Abstract:
This invention concerns an impact wrench for breaking a threaded connection between a first section of pipe and a second section of pipe. It includes an arcuate gripping member having an exterior gripping means for gripping the inside of the first section of pipe and an impact tool for directing multiple sudden distinct forces of torque through said gripping means to the first section. It also includes a second arcuate gripping member for gripping the interior of the second section of pipe which is connected to the first and means for the second arcuate gripping member to receive the reaction torque from the impact tool.

Description:
BACKGROUND OF THE INVENTION 
     One method of drilling in offshore marine locations involves the use of vertically moored or tension leg platforms. In the vertically moored platform it is proposed to anchor the floating platform to the ground by tubular members. These tubular members are normally called riser pipes and may each be 1000 to 3000 feet or more in length depending upon the depth of the water. These riser pipes are made up of a large number of shorter sections of joints of pipe, e.g., 60 feet in length. It is frequently desired to connect these sections of pipe by the use of threaded joints. These sections of pipe can be screwed together at the surface as the riser pipes are run. However, the lower end of each riser pipe is connected to an anchor, such as a companion casing set or cemented in the bottom of the body of water. This can be connected by various means such as the J-slot connection or by threaded connection. In some instances it is believed that the threaded connection has advantages. This invention relates primarily to the threaded connection. 
     SUMMARY OF THE INVENTION 
     This invention relates to a new and improved apparatus and method including an impact wrench for breaking a threaded connection between a first section of pipe and a second section. It includes an arcuate gripping member having an exterior gripping means for gripping the inside of the first section of pipe and an impact tool for directing multiple sudden distinct bursts of torque through the gripping means to the first section. In one embodiment there is also a second arcuate gripping member having exterior gripping means for gripping the inside of the lower section of pipe. There are means connecting the second arcuate gripping member to the impact tool for absorbing its reaction thrust. The impact wrench may be suspended on the lower end of a string of drill pipe and hydraulic fluid or air may be circulated down through the drill pipe to actuate the gripping member and the impact tool. This invention can be used either to tighten or release the threaded joint.

### Provided records

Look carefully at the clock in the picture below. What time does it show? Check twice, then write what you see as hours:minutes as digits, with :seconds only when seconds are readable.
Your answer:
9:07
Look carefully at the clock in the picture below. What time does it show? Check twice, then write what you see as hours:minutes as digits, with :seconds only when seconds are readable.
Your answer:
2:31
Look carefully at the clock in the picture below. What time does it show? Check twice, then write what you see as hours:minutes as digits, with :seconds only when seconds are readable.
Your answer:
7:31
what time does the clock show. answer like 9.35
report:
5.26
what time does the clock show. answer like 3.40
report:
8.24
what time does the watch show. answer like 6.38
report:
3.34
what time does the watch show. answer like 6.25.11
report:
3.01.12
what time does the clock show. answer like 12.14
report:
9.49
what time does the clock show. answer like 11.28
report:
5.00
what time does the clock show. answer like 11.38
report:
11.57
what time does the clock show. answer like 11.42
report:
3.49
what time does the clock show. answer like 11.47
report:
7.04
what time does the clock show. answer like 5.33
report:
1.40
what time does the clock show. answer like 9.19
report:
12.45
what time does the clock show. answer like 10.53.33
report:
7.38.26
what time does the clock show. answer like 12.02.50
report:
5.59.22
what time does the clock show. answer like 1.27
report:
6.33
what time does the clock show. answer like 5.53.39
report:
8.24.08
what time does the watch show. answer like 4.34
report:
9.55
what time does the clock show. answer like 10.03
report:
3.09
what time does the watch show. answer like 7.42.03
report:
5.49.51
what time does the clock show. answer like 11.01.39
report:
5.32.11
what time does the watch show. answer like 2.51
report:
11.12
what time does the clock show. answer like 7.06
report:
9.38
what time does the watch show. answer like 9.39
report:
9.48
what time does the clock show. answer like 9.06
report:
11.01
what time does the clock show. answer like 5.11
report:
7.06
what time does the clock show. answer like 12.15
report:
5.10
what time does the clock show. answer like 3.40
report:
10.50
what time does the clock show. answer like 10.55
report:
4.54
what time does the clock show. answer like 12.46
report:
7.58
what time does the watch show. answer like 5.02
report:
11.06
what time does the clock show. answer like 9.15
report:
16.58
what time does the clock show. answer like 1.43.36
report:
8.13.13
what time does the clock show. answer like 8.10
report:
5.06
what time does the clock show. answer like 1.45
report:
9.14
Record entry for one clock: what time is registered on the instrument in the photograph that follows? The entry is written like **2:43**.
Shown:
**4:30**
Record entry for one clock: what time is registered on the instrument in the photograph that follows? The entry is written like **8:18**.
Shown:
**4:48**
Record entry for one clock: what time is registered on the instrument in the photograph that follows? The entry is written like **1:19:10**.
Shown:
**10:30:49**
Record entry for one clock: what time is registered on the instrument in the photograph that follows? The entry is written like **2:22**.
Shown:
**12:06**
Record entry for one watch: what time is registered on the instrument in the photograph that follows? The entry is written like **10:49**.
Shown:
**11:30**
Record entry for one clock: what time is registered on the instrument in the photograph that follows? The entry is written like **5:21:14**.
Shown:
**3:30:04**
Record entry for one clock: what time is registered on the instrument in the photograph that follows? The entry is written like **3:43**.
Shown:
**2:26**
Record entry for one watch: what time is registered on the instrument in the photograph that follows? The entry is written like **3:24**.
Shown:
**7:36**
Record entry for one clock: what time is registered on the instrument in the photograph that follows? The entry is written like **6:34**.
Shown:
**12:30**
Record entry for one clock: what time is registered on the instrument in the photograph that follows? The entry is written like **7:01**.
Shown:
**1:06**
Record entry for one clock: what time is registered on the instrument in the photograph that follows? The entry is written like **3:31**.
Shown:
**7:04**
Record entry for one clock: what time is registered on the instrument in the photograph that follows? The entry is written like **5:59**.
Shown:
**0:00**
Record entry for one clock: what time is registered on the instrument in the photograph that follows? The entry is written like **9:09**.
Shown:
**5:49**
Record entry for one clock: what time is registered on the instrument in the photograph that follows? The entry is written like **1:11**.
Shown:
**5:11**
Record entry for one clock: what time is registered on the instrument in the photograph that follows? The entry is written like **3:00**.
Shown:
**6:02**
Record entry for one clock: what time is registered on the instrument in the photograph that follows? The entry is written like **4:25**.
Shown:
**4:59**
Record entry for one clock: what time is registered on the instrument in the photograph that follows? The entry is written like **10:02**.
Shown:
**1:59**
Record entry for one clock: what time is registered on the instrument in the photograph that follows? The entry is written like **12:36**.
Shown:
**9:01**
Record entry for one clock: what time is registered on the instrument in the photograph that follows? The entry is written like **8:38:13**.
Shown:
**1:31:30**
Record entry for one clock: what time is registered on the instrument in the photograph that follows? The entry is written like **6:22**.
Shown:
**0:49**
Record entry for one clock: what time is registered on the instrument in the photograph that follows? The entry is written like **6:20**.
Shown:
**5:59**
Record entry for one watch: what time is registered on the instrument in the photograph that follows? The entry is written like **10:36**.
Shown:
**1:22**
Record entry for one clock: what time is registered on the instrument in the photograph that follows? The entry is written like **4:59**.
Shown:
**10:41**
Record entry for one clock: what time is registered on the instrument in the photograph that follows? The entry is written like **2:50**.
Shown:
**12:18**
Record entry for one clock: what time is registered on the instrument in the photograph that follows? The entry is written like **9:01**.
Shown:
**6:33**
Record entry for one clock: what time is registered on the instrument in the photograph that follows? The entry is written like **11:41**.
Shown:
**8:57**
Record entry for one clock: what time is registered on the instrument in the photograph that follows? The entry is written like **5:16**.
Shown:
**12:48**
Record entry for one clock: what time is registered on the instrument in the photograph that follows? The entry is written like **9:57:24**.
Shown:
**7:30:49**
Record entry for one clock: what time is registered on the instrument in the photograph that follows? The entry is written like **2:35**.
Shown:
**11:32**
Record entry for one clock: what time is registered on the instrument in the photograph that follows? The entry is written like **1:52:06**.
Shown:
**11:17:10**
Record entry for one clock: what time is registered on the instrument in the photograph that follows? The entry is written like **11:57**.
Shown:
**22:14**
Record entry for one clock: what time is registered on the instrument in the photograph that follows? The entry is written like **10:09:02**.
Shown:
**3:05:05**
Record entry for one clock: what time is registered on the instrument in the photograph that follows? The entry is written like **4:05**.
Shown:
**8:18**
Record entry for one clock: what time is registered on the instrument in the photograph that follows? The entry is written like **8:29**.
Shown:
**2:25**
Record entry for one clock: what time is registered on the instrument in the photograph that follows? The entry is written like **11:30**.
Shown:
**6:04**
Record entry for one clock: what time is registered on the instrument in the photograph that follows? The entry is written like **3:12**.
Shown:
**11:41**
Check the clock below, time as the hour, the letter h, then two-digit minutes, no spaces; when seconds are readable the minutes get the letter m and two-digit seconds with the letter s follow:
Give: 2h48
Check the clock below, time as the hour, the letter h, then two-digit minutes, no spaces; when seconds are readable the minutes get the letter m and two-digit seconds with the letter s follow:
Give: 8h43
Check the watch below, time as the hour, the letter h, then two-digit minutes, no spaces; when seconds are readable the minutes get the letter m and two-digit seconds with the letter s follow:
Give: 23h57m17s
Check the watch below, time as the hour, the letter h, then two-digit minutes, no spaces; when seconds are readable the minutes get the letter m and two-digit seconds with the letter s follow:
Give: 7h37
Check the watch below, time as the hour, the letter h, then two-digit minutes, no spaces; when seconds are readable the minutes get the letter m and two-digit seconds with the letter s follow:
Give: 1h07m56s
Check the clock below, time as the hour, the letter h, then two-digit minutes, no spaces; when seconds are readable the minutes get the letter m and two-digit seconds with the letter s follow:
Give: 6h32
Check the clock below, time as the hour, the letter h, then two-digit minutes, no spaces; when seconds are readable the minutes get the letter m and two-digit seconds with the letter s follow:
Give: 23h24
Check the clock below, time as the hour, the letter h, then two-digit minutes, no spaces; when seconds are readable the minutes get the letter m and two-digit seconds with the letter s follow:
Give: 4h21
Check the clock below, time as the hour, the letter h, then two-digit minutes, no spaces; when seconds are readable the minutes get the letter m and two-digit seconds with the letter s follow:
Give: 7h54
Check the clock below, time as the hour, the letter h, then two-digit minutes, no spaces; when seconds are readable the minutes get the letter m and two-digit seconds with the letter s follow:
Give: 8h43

### Stated goal
In the impact wrench description, what is circulated down through the drill pipe to actuate the gripping member and the impact tool?

### Task response
Hydraulic fluid or air.